The evaluation has a 60-second timeout per task for the test execution phase.
Example Output¶
Successful Resolution¶
{
"instance_id": "codereval_python_utils_parse_config",
"resolved": true,
"exit_code": 0,
"stdout": "All tests passed",
"stderr": ""
}
Failed Resolution¶
{
"instance_id": "codereval_java_StringHelper_format",
"resolved": false,
"exit_code": 1,
"stdout": "",
"stderr": "AssertionError: expected 'hello world' but got 'Hello World'"
}
Unsupported Language¶
{
"instance_id": "codereval_cpp_Vector_sort",
"resolved": false,
"error": "Unsupported language: cpp"
}
Troubleshooting¶
Language runtime not available in Docker container CoderEval tasks require the appropriate language runtime. Python tasks need Python 3, Java tasks need JDK, JavaScript tasks need Node.js, and TypeScript tasks need Node.js with ts-node. Ensure your Docker environment includes the required runtimes for the languages you are evaluating.
Context not properly understood by the agent CoderEval tasks include surrounding code context that the implementation depends on. If the agent ignores the context and writes standalone code, it will likely fail tests that exercise integration with helper functions or project-specific types. Ensure the prompt encourages the agent to read and understand the provided context.
Test file compilation fails (Java) Java tasks require both compilation and execution. If the agent's implementation has type errors or missing imports that are available in the context, the compilation step will fail. The stderr output will contain the javac error messages pointing to the specific issue.
Solution file saved with wrong extension The evaluation determines the file extension based on the task's language. If the agent saves the solution with an incorrect extension (e.g., .py for a Java task), the evaluation will still use the correct extension. However, the agent should be instructed to save to the appropriate filename for clarity.
Best Practices¶
- Filter by language to focus evaluation on languages relevant to your MCP server and use case.

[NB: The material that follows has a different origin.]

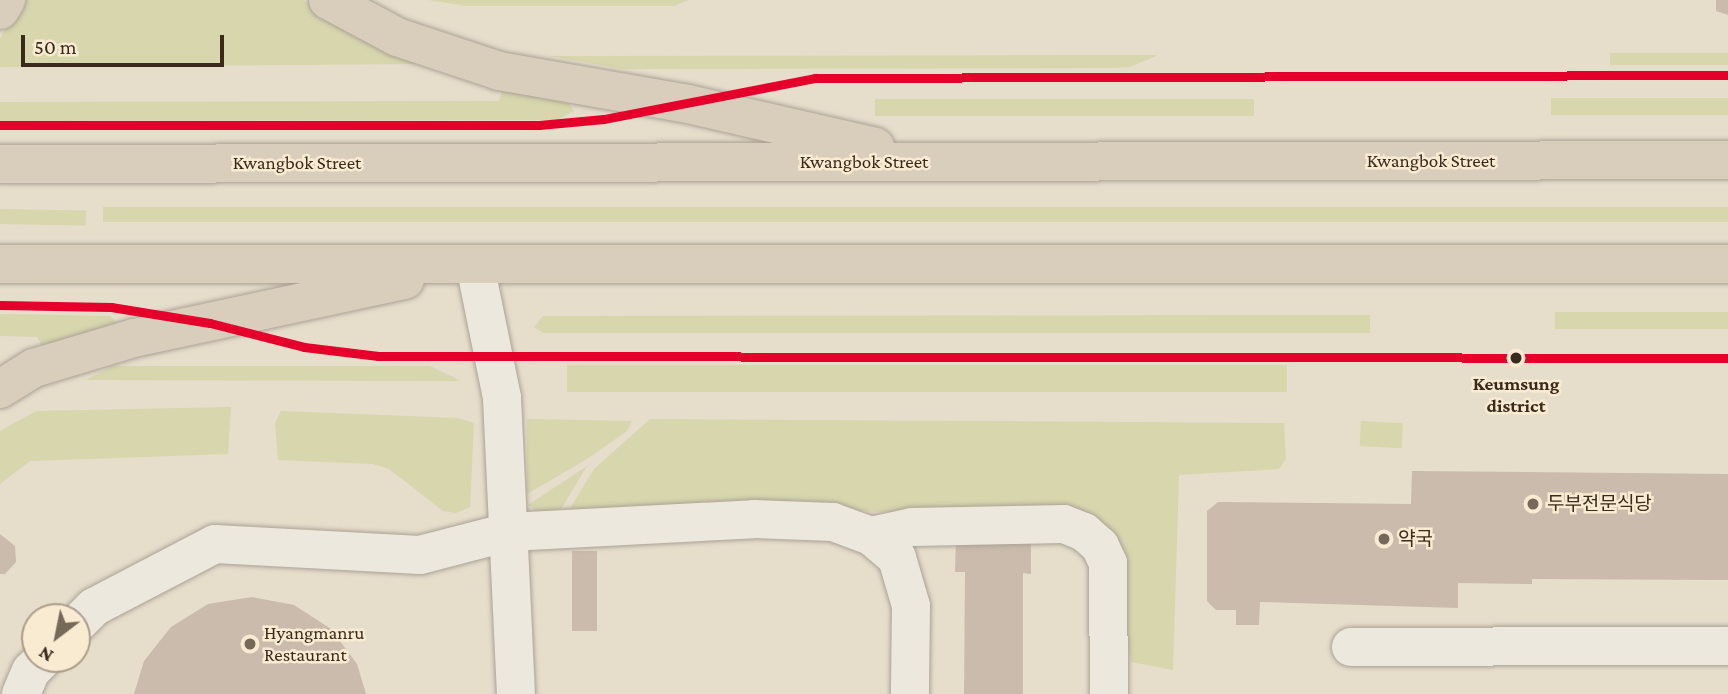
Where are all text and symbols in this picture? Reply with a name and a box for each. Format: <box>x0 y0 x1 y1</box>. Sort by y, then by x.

- Start with Python tasks (
--filter-category python) as they typically have the most straightforward execution environment. - Provide context in prompts: CoderEval's value lies in testing context-aware code generation. Ensure the agent receives and processes the surrounding code context.
- Use moderate timeouts: 300 seconds provides adequate time for the agent to analyze the context and generate an implementation, even for complex tasks.
- Check language runtime availability: Before running non-Python tasks, verify that the Docker environment has the required compilers and runtimes installed.
- Compare across languages: Running evaluations for each supported language separately reveals whether your agent handles language-specific patterns consistently.
- Review stderr for diagnostics: Compilation errors (Java) and runtime errors provide specific information about what went wrong, enabling targeted improvements.